Exercise instructions —
[a] Answer these questions from the article on smart sensor acceleration:
(i) Who is the author?
(ii) Which two kinds of 3D smart sensor are named as examples?
(iii) What does the text say a GPU is designed to rapidly manipulate and alter?
[b] From the article on smart sensor acceleration, list every kind of device or system in which GPUs are said to be used.
[c] Decide whether each statement agrees with the article on smart sensor acceleration, and quote the words that settle it.
(i) The vision accelerators described are cooled by fans.
(ii) The article says there are four common reasons manufacturers would need a smart vision accelerator.
(iii) The accelerator takes over all of the smart sensor's onboard data processing.

Smart Sensor Acceleration

There are four common reasons manufacturers would need to use a smart vision accelerator to enhance the inspection performance of their sensor. By Dan Howe

Dedicated machine vision acceleration continues to present a significant need in the world of factory automation and quality inspection. These accelerators help manufacturers address the increased data processing demands introduced in complex quality control applications, allowing them to easily augment sensor speed and overall performance when required.

What Is Smart 3D Vision Acceleration?

Today, smart 3D vision acceleration comes in the form of a high-performance embedded device that allows the user to accelerate a 3D smart sensor (laser profiler, structured light) or smart sensor multi-sensor network in heavy-duty inspection applications that require increased data processing power to complete.

These compact, fanless, and easy-to-use vision accelerators complement the smart sensor by taking over a portion of its onboard data processing, which minimizes cycle times and augments overall inspection performance so the manufacturer can achieve optimal inspection results.

Harnessing the Latest GPU-Processing Power

A graphics processing unit (GPU) is a specialized electronic circuit designed to rapidly manipulate and alter memory to accelerate the creation of images in a frame buffer intended for output to a display device. GPUs are used in embedded systems, mobile phones, personal computers, workstations, and game consoles.

Records supplied —

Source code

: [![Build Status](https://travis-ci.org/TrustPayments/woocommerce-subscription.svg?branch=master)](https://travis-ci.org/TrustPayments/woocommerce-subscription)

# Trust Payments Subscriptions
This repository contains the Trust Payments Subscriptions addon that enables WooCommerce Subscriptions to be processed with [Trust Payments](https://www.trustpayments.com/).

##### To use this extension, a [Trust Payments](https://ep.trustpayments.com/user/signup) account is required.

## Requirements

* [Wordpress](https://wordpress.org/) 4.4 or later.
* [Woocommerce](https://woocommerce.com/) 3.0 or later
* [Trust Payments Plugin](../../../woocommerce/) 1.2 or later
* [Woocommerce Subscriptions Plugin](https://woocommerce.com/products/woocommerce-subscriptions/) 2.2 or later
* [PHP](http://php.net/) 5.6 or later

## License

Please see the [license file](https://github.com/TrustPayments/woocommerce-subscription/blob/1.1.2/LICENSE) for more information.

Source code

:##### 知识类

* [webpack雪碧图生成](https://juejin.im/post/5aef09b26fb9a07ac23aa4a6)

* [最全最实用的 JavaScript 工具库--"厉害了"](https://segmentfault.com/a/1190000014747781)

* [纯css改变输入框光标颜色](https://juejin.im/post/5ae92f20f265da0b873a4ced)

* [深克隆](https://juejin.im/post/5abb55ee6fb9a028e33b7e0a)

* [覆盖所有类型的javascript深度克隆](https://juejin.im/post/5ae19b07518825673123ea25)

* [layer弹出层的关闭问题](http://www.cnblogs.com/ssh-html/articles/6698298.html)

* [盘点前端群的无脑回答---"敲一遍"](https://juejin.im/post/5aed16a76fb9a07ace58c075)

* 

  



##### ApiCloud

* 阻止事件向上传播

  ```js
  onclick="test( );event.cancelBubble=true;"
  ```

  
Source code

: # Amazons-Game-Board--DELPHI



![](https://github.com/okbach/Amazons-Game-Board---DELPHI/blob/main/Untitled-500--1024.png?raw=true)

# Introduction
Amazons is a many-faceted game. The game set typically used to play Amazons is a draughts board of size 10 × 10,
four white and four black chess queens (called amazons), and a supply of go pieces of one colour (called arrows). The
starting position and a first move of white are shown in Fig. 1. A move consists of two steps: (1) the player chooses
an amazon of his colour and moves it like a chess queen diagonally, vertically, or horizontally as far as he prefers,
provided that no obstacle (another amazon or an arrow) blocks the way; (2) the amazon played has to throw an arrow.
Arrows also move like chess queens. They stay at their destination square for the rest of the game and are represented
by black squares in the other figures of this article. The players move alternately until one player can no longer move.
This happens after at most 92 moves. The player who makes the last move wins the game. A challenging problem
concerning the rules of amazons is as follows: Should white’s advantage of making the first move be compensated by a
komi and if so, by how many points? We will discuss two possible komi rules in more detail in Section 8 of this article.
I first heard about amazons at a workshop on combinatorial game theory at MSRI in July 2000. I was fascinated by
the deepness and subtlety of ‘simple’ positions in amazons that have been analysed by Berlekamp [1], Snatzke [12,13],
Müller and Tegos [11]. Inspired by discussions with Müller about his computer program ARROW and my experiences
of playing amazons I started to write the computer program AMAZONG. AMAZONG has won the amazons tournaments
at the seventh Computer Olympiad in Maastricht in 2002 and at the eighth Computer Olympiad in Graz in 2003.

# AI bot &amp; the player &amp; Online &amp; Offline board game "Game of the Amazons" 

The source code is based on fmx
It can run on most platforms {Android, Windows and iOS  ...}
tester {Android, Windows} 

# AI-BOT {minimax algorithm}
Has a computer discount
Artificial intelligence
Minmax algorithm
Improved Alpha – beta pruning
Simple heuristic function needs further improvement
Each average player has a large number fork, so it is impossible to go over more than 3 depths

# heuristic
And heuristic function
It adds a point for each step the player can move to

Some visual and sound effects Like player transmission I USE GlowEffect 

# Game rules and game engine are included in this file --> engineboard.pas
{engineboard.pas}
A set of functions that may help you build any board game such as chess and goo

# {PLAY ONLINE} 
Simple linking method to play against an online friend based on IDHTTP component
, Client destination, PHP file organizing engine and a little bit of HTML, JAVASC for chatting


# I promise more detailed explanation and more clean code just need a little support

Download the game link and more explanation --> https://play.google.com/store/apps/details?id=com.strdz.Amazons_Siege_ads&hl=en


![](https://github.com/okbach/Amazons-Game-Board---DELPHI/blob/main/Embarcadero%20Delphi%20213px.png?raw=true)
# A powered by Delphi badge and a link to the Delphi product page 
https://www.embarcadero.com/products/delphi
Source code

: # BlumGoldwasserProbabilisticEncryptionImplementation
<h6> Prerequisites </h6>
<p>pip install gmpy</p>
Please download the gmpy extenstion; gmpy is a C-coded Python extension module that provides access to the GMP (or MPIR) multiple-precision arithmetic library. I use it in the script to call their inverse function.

Outputs for the tasks —
[a]
(i) Dan Howe
(ii) Laser profiler and structured light
(iii) Memory

[b]
- Embedded systems
- Mobile phones
- Personal computers
- Workstations
- Game consoles

[c]
(i) No: "These compact, fanless, and easy-to-use vision accelerators"
(ii) Yes: "There are four common reasons manufacturers would need to use a smart vision accelerator"
(iii) No: "taking over a portion of its onboard data processing"